▶ **ASSIGNED TASK**: The answer must be every line from the entries below that contains "shoulder".

============================================================

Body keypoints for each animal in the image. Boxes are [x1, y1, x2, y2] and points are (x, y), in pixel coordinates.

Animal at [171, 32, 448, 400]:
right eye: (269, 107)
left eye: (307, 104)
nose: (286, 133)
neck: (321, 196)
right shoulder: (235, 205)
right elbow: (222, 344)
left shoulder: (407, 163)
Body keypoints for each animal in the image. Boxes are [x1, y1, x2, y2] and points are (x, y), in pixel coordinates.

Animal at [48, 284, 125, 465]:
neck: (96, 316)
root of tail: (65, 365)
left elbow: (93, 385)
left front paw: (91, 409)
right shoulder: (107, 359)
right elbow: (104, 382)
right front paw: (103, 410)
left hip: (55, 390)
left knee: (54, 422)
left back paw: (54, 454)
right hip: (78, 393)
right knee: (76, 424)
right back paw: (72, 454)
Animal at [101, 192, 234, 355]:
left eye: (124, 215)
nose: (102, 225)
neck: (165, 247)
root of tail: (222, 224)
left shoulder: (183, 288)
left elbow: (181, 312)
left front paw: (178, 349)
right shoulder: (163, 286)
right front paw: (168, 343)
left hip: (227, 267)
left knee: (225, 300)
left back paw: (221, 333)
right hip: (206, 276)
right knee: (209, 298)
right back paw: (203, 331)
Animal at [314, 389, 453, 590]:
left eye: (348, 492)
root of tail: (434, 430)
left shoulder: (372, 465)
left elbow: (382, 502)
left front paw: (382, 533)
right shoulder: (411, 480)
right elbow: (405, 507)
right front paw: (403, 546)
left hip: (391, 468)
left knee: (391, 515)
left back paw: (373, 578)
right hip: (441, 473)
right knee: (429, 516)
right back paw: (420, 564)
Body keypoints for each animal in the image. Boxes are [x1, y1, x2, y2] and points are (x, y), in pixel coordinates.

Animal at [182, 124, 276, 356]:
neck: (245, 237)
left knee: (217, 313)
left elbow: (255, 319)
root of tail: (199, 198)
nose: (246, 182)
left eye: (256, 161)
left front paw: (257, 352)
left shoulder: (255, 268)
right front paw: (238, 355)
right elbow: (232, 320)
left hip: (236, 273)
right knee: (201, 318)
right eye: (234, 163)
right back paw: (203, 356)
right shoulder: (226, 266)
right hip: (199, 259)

============================================================

▶ **PROBLEM SOLUTION**:
right shoulder: (235, 205)
left shoulder: (407, 163)
right shoulder: (107, 359)
left shoulder: (183, 288)
right shoulder: (163, 286)
left shoulder: (372, 465)
right shoulder: (411, 480)
left shoulder: (255, 268)
right shoulder: (226, 266)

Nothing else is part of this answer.